**Exercise instructions**
Keep every line of the data below that has the string "title" and present those lines.

**Supplied data**
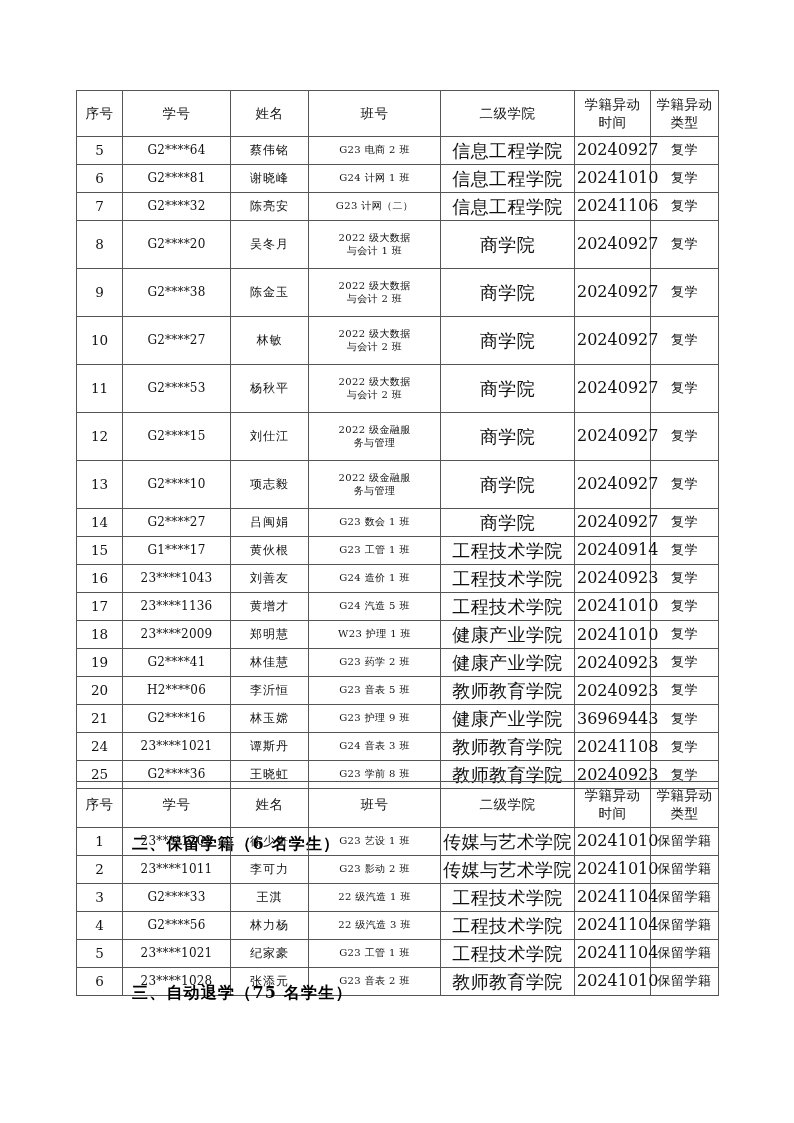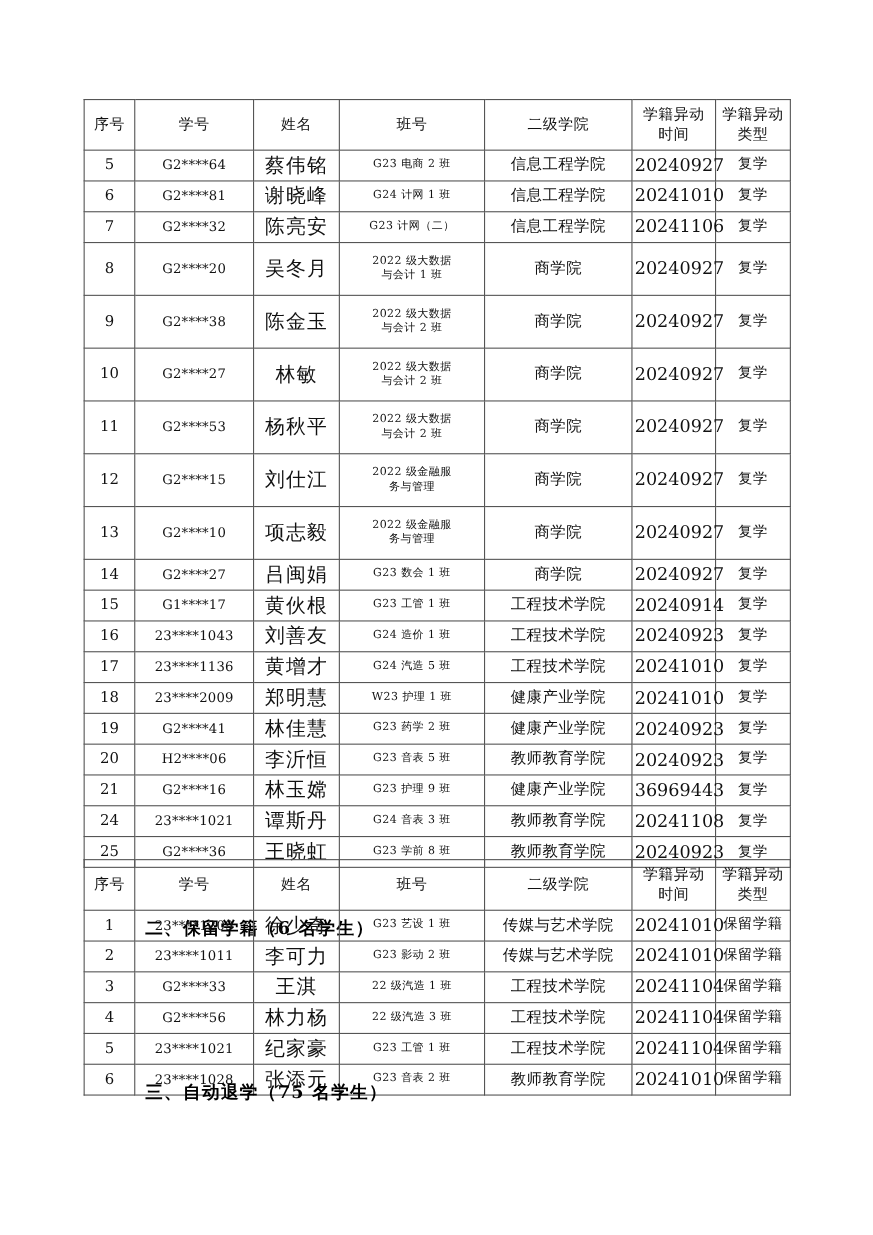--- a/index.html
+++ b/index.html
@@ -61,23 +61,23 @@
     letter-spacing: 0.5px;
   }
   tbody td {
     font-size: 13px;
   }
   tbody tr.r-1 td { height: 24px; }
   tbody tr.r-2 td { height: 48px; }
 
   td.idx  { font-size: 13.5px; font-family: "DejaVu Serif","Liberation Serif",serif; }
   td.sid  { font-size: 12px; text-align: left; padding-left: 7px; letter-spacing: 0.2px; }
-  td.name { font-size: 18px; letter-spacing: 1px; }
+  td.name { font-size: 12px; letter-spacing: 1px; }
   td.cls  { font-size: 10px; letter-spacing: 0.4px; }
-  td.col  { font-size: 14px; letter-spacing: 0.4px; }
+  td.col  { font-size: 18px; letter-spacing: 0.4px; }
   td.date { font-size: 16px; }
   td.typ  { font-size: 13px; letter-spacing: 0.5px; margin-left: 8px; }
 
   .section-heading {
     position: absolute;
     left: 76px;
     width: 642px;
     font-size: 16px;
     font-weight: bold;
     letter-spacing: 1.2px;

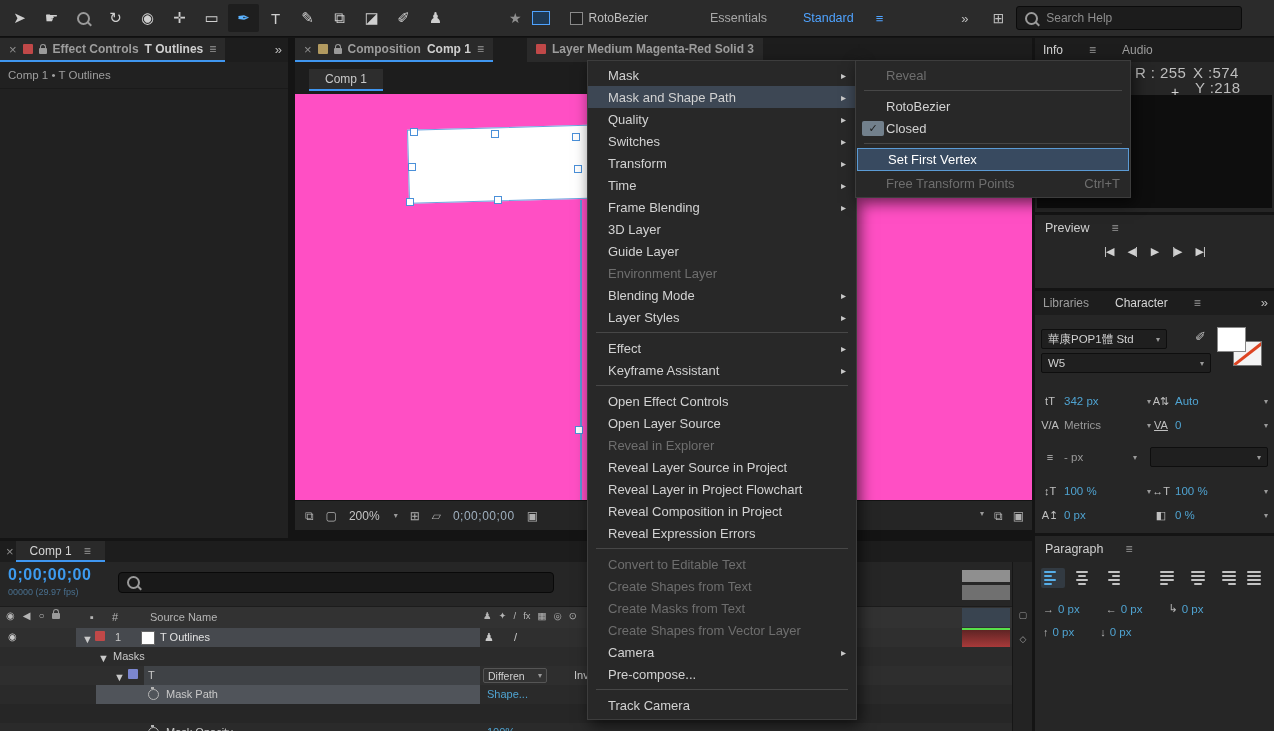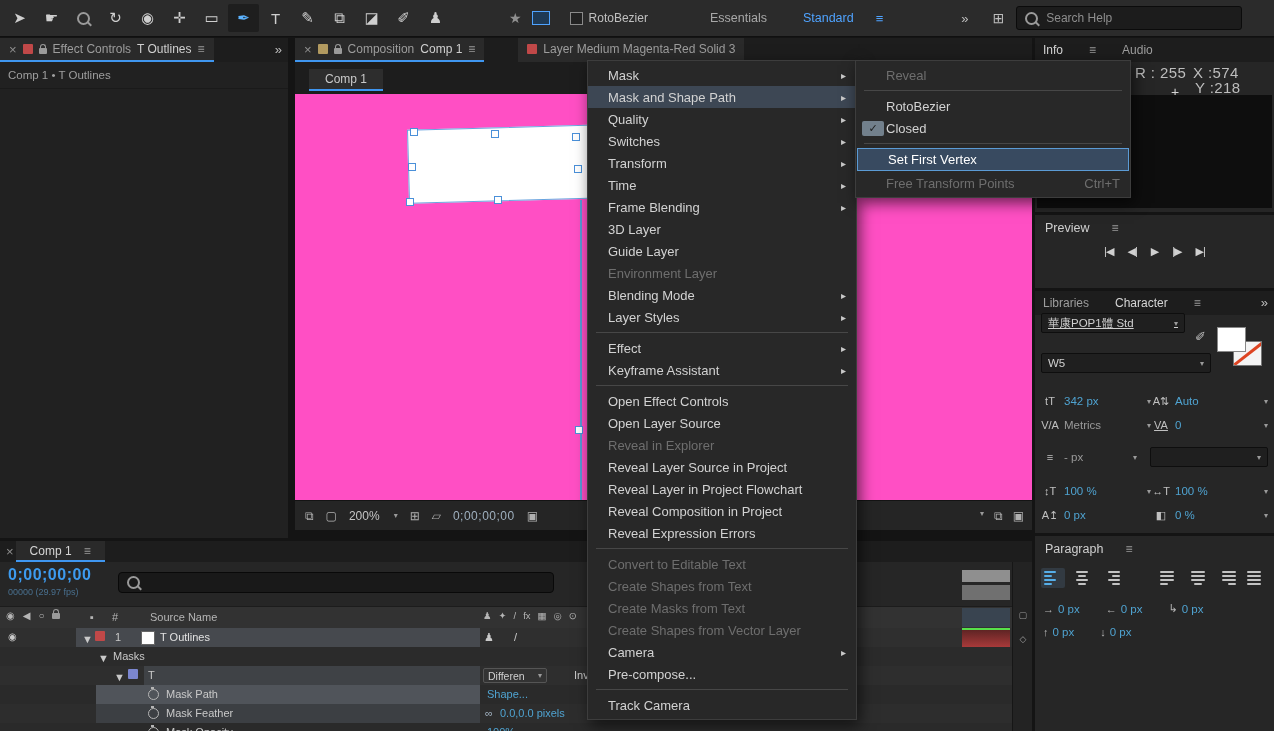--- a/index.html
+++ b/index.html
@@ -29,21 +29,21 @@
   .search{margin-left:12px;width:208px;height:22px;background:#1c1c1c;border:1px solid #0b0b0b;
           border-radius:3px;display:flex;align-items:center;gap:8px;padding:0 8px;color:#8d8d8d;}
 
   
   .panel{position:absolute;background:#262626;}
   .tabbar{height:24px;background:#1d1d1d;display:flex;align-items:stretch;position:relative;}
   .tabgroup{display:flex;align-items:center;gap:6px;padding:0 9px;background:#2a2a2a;
             border-bottom:2px solid transparent;box-sizing:border-box;font-size:12px;color:#9d9d9d;}
   .tabgroup.active{border-bottom-color:#3f96f0;}
   .tab-close{color:#8f8f8f;font-size:13px;}
-  .tab-title{color:#9d9d9d;}
+  .tab-title{color:#9d9d9d;font-weight:bold;}
   .tab-title.bright{color:#cfcfcf;}
   .menu-glyph{color:#9a9a9a;font-size:12px;}
   .chip{width:10px;height:10px;border-radius:1px;display:inline-block;}
   .chip.red{background:#c04848;} .chip.tan{background:#b29a60;} .chip.blue{background:#7b86cf;}
   .lock{position:relative;width:8px;height:6px;background:#9a9a9a;border-radius:1px;display:inline-block;margin-top:3px;}
   .lock::before{content:"";position:absolute;left:1px;top:-4px;width:4px;height:3px;
                 border:1px solid #9a9a9a;border-bottom:none;border-radius:3px 3px 0 0;}
   .overflow-chevron{position:absolute;right:6px;top:4px;color:#bdbdbd;font-size:13px;}
 
   
@@ -296,21 +296,21 @@
       </div>
   </div>
 
   <div class="rsec" id="sec-character">
     <div class="rtabs">
       <span>Libraries</span>
       <span class="active">Character</span>
       <span class="menu-glyph">≡</span>
       <span class="overflow-chevron" style="top:4px;">»</span>
     </div>
-    <div class="drop" style="position:absolute;left:6px;top:22px;width:144px;text-decoration:underline;">
+    <div class="drop" style="position:absolute;left:6px;top:38px;width:126px;">
       <span style="overflow:hidden;white-space:nowrap;">華康POP1體 Std</span>
       <span class="caret">▾</span>
     </div>
     <span class="eyedrop">✐</span>
     <div class="swatch-wrap">
       <span class="swatch-back"></span>
       <span class="swatch-front"></span>
     </div>
     <div class="drop" style="position:absolute;left:6px;top:62px;width:170px;">
       <span>W5</span>
@@ -524,27 +524,20 @@
       <span style="left:574px;">Inverted</span>
     </div>
 
     <div class="tl-row" style="top:144px;background:#2a2a2a;">
       <div class="selbar" style="left:96px;width:384px;background:#50545a;"></div>
       <span class="stopwatch" style="left:148px;top:4px;"></span>
       <span style="left:166px;">Mask Path</span>
       <span class="blue-val" style="left:487px;">Shape...</span>
     </div>
 
-    <div class="tl-row" style="top:163px;background:#2d2d2d;">
-      <div class="selbar" style="left:96px;width:384px;background:#3c3f43;"></div>
-      <span class="stopwatch" style="left:148px;top:4px;"></span>
-      <span style="left:166px;">Mask Feather</span>
-      <span style="left:485px;color:#9fb0bf;">∞</span>
-      <span class="blue-val" style="left:500px;">0.0,0.0 pixels</span>
-    </div>
 
     <div class="tl-row" style="top:182px;background:#2a2a2a;">
       <span class="stopwatch" style="left:148px;top:4px;"></span>
       <span style="left:166px;">Mask Opacity</span>
       <span class="blue-val" style="left:487px;">100%</span>
     </div>
 
     <div class="tl-strip">
       <div style="margin-top:48px;">▢</div>
       <div style="margin-top:14px;">◇</div>

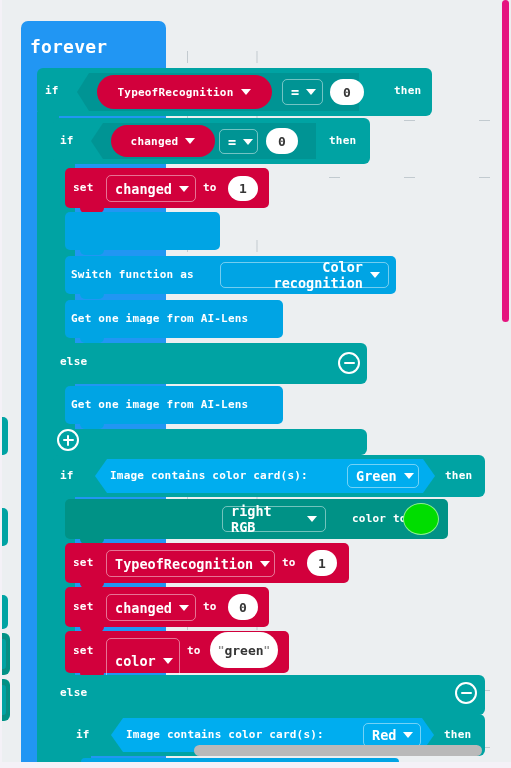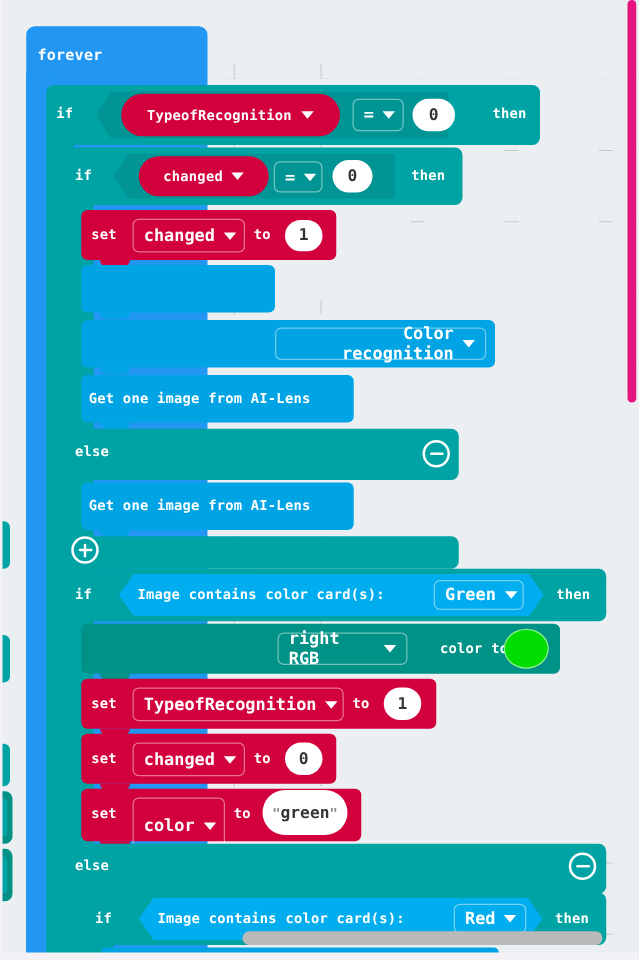--- a/index.html
+++ b/index.html
@@ -97,21 +97,21 @@
     <div class="blk" style="left:-14px;top:417px;width:22px;height:38px;background:#00A3A3;border-radius:5px;"></div>
     <div class="blk" style="left:-14px;top:508px;width:22px;height:38px;background:#00A3A3;border-radius:5px;"></div>
     <div class="blk" style="left:-14px;top:595px;width:22px;height:34px;background:#00A3A3;border-radius:5px;"></div>
     <div class="blk" style="left:-16px;top:633px;width:26px;height:42px;background:#009286;border-radius:6px;"></div>
     <div class="blk" style="left:-14px;top:637px;width:22px;height:34px;background:#00A3A3;border-radius:5px;border:2px solid #0c8b83;box-sizing:border-box;"></div>
     <div class="blk" style="left:-16px;top:679px;width:26px;height:42px;background:#009286;border-radius:6px;"></div>
     <div class="blk" style="left:-14px;top:683px;width:22px;height:34px;background:#00A3A3;border-radius:5px;border:2px solid #0c8b83;box-sizing:border-box;"></div>
 
     <div class="blk blue" style="left:21px;top:21px;width:145px;height:746px;border-radius:7px 7px 0 0;"></div>
     <div class="blk blue" style="left:21px;top:58px;width:22px;height:709px;"></div>
-    <div class="txt" style="position:absolute;left:30px;top:38px;font-size:12px;">forever</div>
+    <div class="txt" style="position:absolute;left:30px;top:38px;font-size:18px;">forever</div>
 
     <div class="blk teal" style="left:37px;top:68px;width:395px;height:48px;border-radius:6px;"></div>
     <div class="blk teal" style="left:37px;top:112px;width:22px;height:655px;"></div>
     <div class="txt" style="position:absolute;left:45px;top:85px;">if</div>
     <div class="txt" style="position:absolute;left:394px;top:85px;">then</div>
 
     <div class="blk" style="left:77px;top:73px;width:282px;height:38px;background:#009494;
                 clip-path:polygon(12px 0,100% 0,100% 100%,12px 100%,0 50%);"></div>
     <div class="blk red oval" style="left:97px;top:75px;width:175px;height:34px;">
       <span class="txt">TypeofRecognition</span>
@@ -147,20 +147,21 @@
       <span class="caret"></span>
     </div>
     <div class="txt" style="position:absolute;left:203px;top:182px;">to</div>
     <div class="blk numfield" style="left:228px;top:176px;width:30px;height:25px;">1</div>
 
     <div class="blk ltblue" style="left:65px;top:212px;width:155px;height:38px;border-radius:5px;"></div>
     <div class="blk ltblue notch" style="left:80px;top:250px;width:24px;height:5px;"></div>
 
     <div class="blk ltblue" style="left:65px;top:256px;width:331px;height:38px;border-radius:5px;"></div>
     <div class="blk ltblue notch" style="left:80px;top:294px;width:24px;height:5px;"></div>
+    <div class="txt" style="position:absolute;left:71px;top:269px;">Switch function as</div>
     <div class="blk dd" style="left:220px;top:262px;width:169px;height:26px;text-align:right;">
       <span>Color recognition</span>
       <span class="caret"></span>
     </div>
 
     <div class="blk ltblue" style="left:65px;top:300px;width:218px;height:38px;border-radius:5px;"></div>
     <div class="blk ltblue notch" style="left:80px;top:338px;width:24px;height:5px;"></div>
     <div class="txt" style="position:absolute;left:71px;top:313px;">Get one image from AI-Lens</div>
 
     <div class="blk teal" style="left:53px;top:343px;width:314px;height:41px;border-radius:0 6px 6px 0;"></div>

**Your solution**
-  .tab-title{color:#9d9d9d;}
+  .tab-title{color:#9d9d9d;font-weight:bold;}
   .tab-title.bright{color:#cfcfcf;}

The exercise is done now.